John & Kieran Carney

BY Robert BellPublished Feb 3, 2011

Considering that John Carney's previous directorial effort, Once, was a slow, simple romance known for the melodically contagious Oscar-winning music performed by Glen Hanford and Markéta Irglovà, a straight up dick and fart boy comedy wouldn't seem like the logical follow up. But that's essentially what Zonad is: playing out a like a less clever version of Top of the Food Chain when an obese, alcoholic mental patient is discovered in the fictional Irish village of Ballymoran and mistaken for an alien. No doubt, the name Ballymoran is intentional, given that its denizens seem perfectly at ease assuming that a man in a red Lycra bodysuit would happen upon their village and crave nothing more than beer and young females. This Pleasantville meets Swingers tone stays consistent throughout Zonad's brief running time, but never happens upon any true humour.
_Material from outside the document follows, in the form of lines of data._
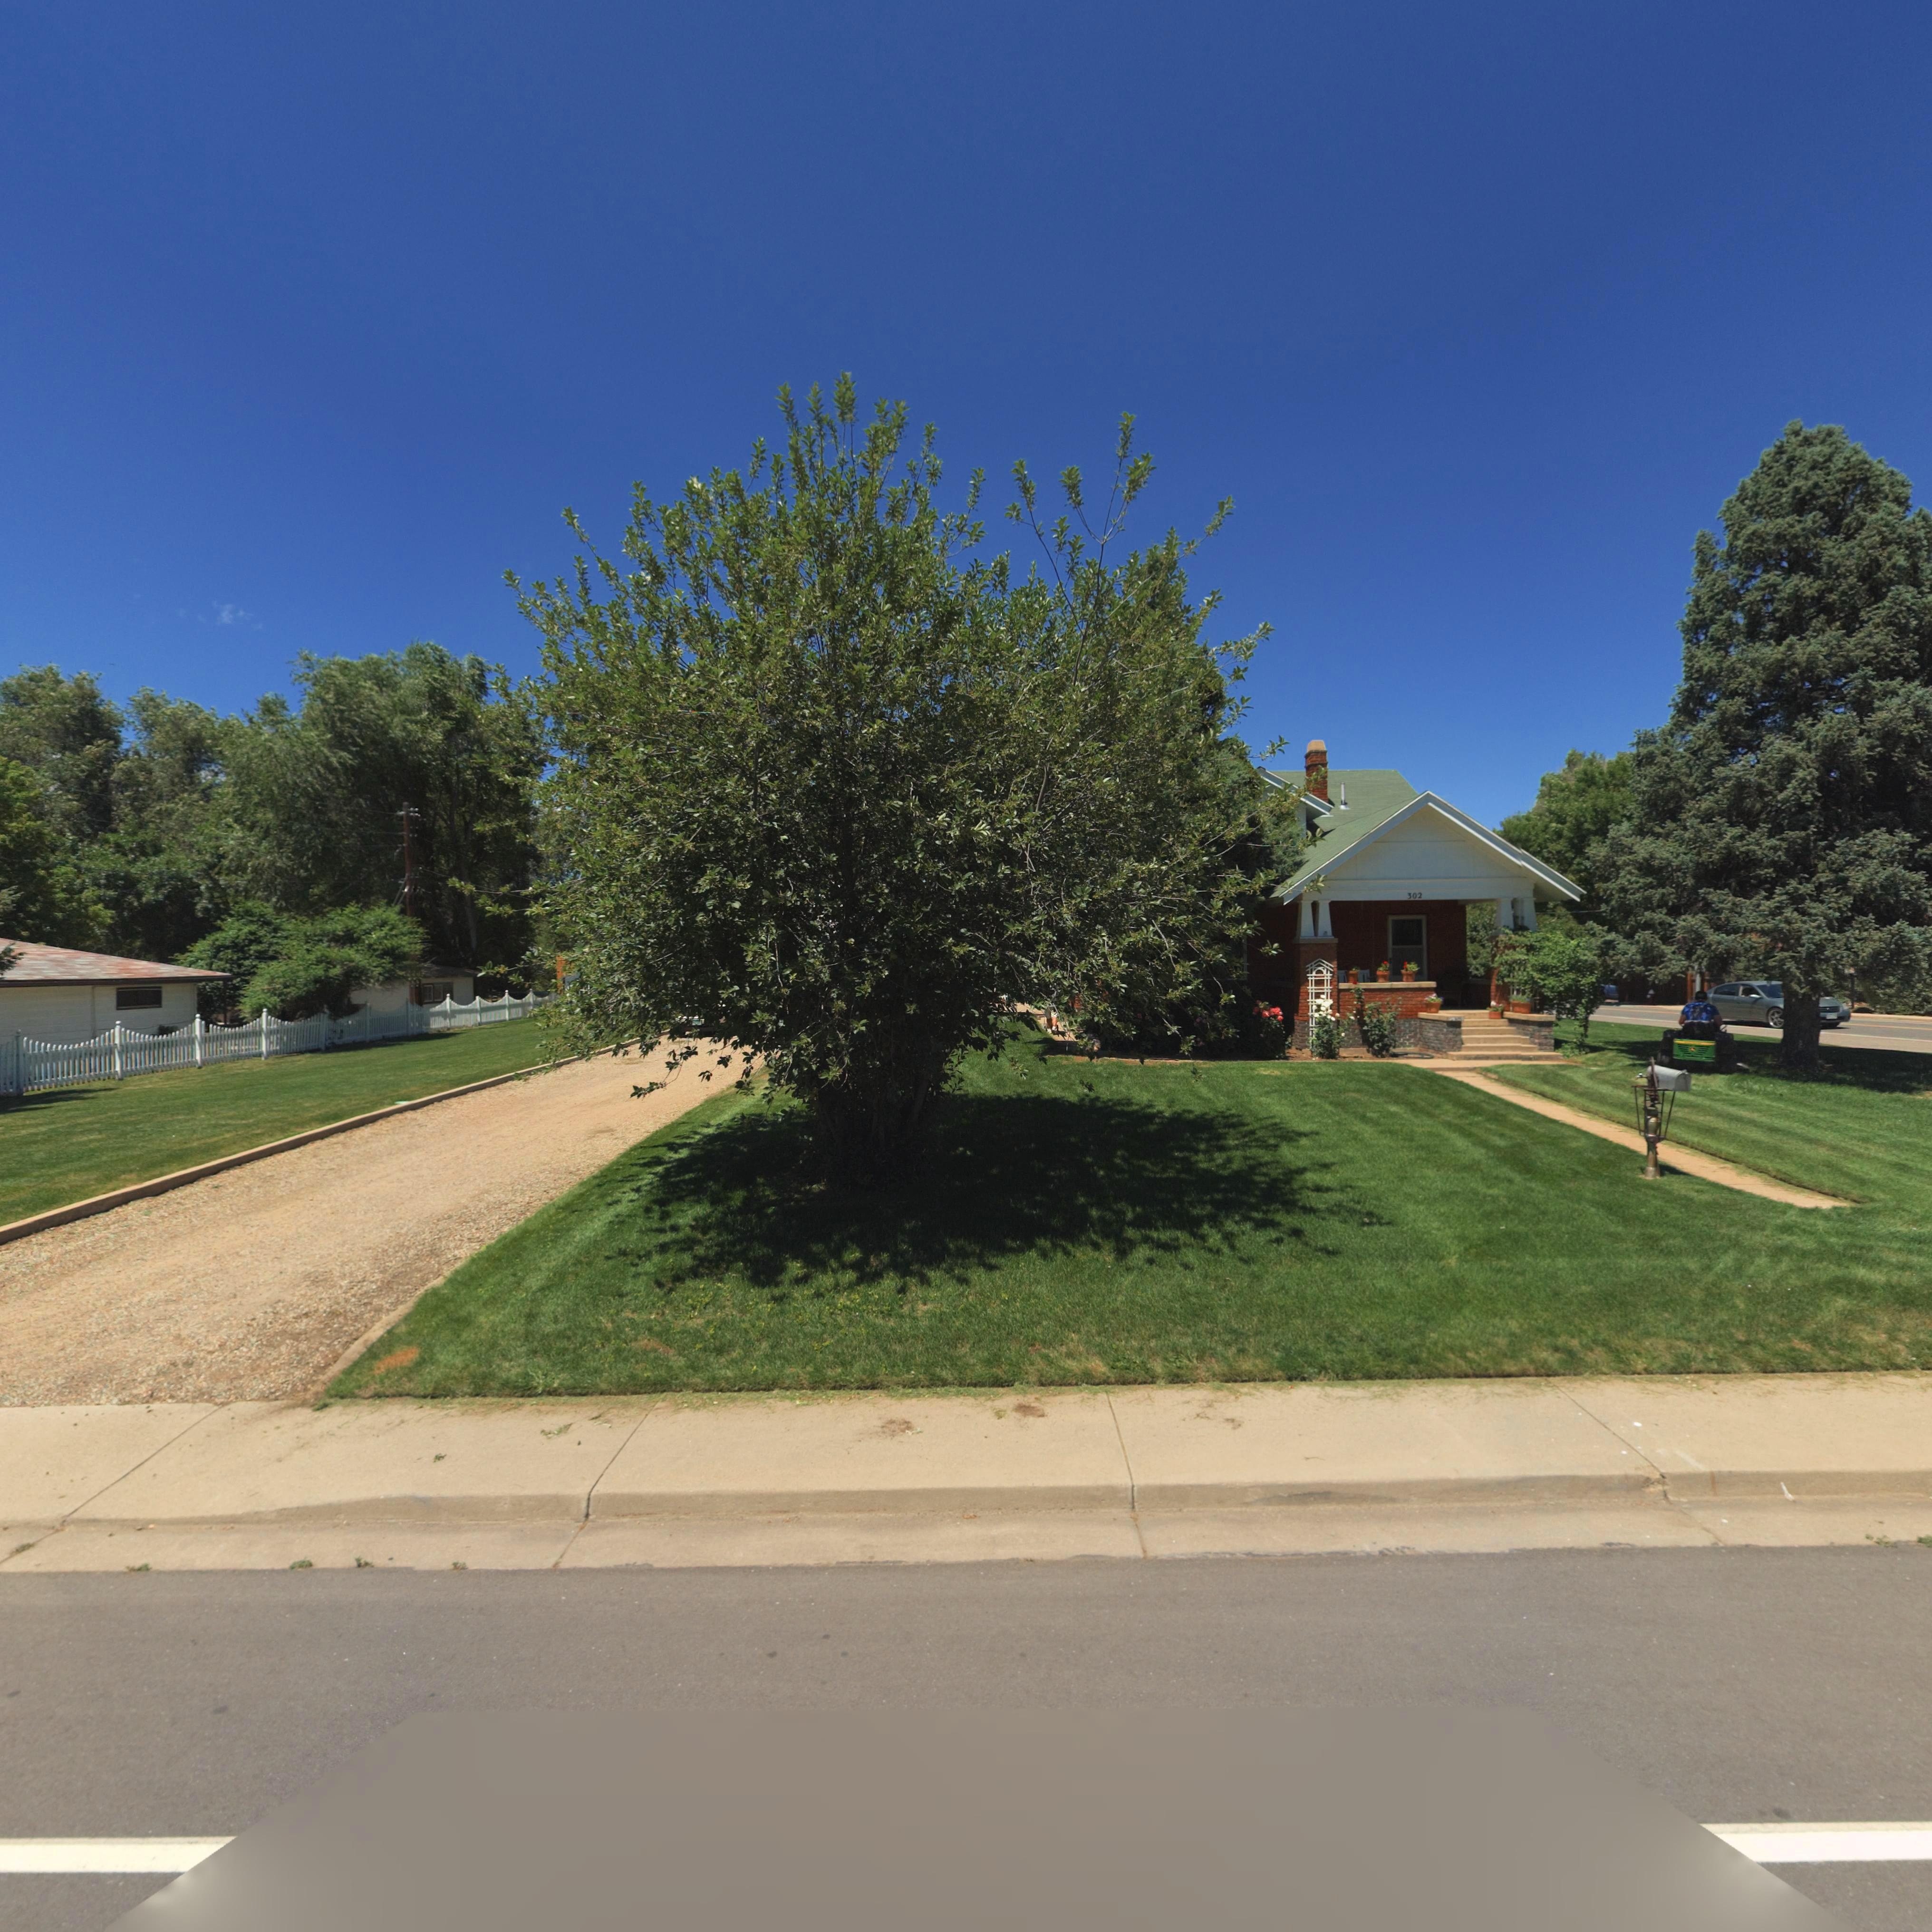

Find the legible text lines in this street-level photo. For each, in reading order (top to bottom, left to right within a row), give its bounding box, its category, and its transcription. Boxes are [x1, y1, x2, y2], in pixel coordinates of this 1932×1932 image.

[1407, 892, 1422, 899] StreetNumber: 302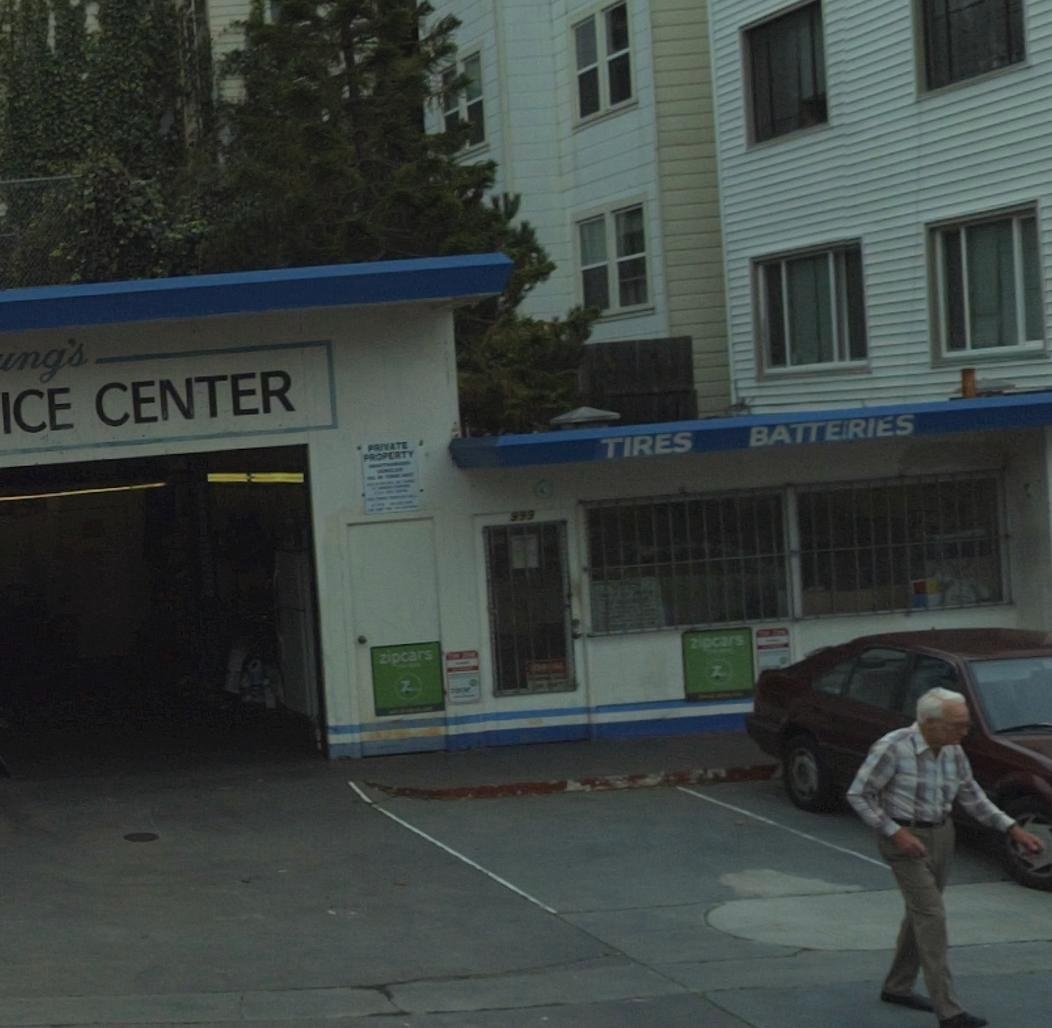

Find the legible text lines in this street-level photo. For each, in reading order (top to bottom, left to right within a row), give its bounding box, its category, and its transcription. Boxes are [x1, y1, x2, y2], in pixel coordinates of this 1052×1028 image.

[0, 336, 90, 386] BusinessName: ing's
[0, 369, 296, 437] BusinessName: ICE CENTER
[748, 413, 916, 448] None: BATTE*RIES
[367, 442, 408, 453] None: PRIVATE
[363, 450, 414, 463] None: PROPERTY
[600, 431, 695, 459] None: TIRES
[509, 509, 536, 522] StreetNumber: 999
[688, 634, 745, 653] None: zipcars
[379, 648, 433, 668] None: zipcars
It settles instead for protracted sequences of the titular lout (Simon Delaney) convincing young girls to bounce around on his knob and gags about the village police officer taking people out to the town limits and urinating on them. Amidst this strained scatological comedy there's some subtext about the notion of celebrity and the effects that alcoholism has on those around the inflicted, which is not so subtly exaggerated by "put on" American and German accents, but mostly it's ungraceful, straightforward '80s jokes. There is even a sequence wherein village naysayer Guy Hendrickson (Rory Keenan) dresses as a woman to trap the alien celebrity within a sexual controversy, which, of course, leads to awkward stripteases and unplanned touching. While not offensive or outwardly bad, Zonad has the unfortunate fate of being a comedy that never manages to be funny or even particularly charming. Although there is surely someone out there that finds coy euphemisms about opening up like a flower, ready to be pollinated, absolutely hilarious. If so, this is the film for them. Unsurprisingly, no supplements are included with the DVD.